• The task:
Update the records from their first line through the line containing "上这个 47% 的高潜人群" by replacing "黑马" with "新秀", leaving everything else unchanged. Return only those lines.

• Provided data:
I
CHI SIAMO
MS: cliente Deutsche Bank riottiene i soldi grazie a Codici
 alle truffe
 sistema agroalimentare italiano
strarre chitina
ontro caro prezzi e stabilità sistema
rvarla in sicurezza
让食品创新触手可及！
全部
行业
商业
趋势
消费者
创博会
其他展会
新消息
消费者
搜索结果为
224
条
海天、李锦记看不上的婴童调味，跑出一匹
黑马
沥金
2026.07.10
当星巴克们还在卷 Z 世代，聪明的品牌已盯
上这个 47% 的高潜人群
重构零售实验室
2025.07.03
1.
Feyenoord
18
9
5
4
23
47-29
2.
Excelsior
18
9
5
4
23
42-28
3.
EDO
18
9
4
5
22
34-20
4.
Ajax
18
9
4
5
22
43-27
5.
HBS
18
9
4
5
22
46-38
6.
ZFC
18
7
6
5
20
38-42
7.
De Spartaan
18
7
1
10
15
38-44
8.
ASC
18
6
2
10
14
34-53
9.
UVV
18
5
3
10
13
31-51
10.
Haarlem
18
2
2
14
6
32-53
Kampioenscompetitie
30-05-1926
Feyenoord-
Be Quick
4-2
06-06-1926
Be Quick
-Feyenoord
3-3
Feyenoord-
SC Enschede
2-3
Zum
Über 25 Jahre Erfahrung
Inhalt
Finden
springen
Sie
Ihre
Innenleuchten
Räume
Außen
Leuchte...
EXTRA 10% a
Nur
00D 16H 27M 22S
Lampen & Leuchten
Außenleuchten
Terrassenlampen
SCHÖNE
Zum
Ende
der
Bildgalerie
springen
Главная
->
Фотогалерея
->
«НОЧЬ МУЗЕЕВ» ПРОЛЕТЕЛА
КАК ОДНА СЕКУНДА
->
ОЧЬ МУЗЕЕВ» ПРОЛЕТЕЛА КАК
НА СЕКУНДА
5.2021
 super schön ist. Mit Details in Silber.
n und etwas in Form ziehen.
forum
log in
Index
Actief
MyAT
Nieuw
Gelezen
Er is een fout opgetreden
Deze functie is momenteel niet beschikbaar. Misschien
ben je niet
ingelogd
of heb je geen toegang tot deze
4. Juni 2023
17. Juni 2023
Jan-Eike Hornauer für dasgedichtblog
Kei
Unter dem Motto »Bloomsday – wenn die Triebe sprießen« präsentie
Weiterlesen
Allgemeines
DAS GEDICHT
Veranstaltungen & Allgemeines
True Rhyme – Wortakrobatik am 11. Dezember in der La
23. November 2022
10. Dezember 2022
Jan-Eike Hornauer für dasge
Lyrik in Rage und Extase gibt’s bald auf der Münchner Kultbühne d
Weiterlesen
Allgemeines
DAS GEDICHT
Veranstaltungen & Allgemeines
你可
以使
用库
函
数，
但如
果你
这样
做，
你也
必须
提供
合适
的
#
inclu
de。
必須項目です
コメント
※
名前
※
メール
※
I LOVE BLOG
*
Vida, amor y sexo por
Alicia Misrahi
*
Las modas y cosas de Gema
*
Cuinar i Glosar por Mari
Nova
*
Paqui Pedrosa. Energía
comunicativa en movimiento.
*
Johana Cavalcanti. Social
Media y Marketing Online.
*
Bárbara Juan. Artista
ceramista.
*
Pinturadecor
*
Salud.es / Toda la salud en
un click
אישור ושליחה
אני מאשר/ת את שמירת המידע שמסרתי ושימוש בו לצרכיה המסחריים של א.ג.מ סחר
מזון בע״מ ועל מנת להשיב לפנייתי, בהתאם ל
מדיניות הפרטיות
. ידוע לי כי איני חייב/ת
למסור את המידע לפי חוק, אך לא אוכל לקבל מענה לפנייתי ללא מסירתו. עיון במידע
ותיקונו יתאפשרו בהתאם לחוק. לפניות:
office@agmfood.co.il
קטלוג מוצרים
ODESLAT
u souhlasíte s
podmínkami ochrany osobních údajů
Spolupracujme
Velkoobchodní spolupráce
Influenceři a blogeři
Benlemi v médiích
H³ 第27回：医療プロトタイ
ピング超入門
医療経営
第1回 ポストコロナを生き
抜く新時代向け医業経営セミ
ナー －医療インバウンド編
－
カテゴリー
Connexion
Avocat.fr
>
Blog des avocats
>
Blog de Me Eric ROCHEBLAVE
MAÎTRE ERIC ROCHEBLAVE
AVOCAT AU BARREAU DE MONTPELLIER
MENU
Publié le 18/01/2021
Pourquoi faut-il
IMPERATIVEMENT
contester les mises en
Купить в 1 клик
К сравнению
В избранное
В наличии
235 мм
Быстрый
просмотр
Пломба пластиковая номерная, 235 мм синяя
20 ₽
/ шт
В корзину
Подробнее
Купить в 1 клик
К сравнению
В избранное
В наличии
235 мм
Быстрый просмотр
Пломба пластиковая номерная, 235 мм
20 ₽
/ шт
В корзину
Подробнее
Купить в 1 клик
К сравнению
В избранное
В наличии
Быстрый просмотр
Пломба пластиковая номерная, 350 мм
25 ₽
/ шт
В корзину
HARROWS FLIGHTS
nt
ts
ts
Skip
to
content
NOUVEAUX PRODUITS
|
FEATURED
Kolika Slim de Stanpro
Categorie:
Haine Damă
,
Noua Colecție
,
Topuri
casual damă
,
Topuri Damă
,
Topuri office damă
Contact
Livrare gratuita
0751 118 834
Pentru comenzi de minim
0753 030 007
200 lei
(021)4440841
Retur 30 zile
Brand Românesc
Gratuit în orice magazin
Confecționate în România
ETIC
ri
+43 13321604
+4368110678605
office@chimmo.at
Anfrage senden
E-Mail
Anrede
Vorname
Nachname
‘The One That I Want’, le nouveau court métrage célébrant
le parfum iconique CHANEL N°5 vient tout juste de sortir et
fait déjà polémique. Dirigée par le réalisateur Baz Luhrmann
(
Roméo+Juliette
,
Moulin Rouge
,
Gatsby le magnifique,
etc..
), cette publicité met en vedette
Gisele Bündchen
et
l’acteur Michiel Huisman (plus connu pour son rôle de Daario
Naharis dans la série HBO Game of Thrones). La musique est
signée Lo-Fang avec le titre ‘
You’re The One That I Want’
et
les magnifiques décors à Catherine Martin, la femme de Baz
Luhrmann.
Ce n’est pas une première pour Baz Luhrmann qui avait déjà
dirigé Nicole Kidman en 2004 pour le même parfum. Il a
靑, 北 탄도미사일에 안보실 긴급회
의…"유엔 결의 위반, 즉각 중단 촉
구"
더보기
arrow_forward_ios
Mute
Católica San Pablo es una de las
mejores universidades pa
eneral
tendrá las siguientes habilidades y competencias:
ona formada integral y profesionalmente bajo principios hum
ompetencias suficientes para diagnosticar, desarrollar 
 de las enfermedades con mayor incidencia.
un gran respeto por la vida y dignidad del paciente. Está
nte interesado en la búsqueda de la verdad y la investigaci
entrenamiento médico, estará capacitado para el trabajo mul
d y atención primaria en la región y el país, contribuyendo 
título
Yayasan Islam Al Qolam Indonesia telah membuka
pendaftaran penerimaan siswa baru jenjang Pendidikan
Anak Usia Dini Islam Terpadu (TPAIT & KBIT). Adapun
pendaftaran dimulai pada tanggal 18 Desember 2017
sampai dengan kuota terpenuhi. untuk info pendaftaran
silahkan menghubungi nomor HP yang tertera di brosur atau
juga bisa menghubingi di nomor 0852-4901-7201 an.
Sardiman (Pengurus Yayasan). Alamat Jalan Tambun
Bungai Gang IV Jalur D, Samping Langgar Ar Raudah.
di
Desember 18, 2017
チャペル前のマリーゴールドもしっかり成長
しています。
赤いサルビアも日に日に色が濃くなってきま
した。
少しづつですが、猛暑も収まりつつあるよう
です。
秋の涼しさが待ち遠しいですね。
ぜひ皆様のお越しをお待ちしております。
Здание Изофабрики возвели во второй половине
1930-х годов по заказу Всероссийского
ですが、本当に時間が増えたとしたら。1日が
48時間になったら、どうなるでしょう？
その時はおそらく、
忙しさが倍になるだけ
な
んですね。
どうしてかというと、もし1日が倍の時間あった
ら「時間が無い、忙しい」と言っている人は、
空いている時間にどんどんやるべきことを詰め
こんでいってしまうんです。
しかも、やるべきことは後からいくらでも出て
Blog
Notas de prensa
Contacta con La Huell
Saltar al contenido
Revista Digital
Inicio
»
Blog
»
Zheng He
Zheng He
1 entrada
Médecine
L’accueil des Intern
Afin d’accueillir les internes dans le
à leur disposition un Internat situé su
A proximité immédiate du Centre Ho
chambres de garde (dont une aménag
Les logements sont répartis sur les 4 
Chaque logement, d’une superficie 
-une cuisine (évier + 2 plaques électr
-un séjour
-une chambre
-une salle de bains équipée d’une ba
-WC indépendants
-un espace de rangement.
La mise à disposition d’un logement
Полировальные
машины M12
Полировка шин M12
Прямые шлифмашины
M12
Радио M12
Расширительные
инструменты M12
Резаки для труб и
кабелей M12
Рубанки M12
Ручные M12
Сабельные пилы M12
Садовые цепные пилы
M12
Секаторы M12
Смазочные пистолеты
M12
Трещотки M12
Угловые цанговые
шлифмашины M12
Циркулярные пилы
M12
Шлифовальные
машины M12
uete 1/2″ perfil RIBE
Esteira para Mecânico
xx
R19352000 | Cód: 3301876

• Written response:
I
CHI SIAMO
MS: cliente Deutsche Bank riottiene i soldi grazie a Codici
 alle truffe
 sistema agroalimentare italiano
strarre chitina
ontro caro prezzi e stabilità sistema
rvarla in sicurezza
让食品创新触手可及！
全部
行业
商业
趋势
消费者
创博会
其他展会
新消息
消费者
搜索结果为
224
条
海天、李锦记看不上的婴童调味，跑出一匹
新秀
沥金
2026.07.10
当星巴克们还在卷 Z 世代，聪明的品牌已盯
上这个 47% 的高潜人群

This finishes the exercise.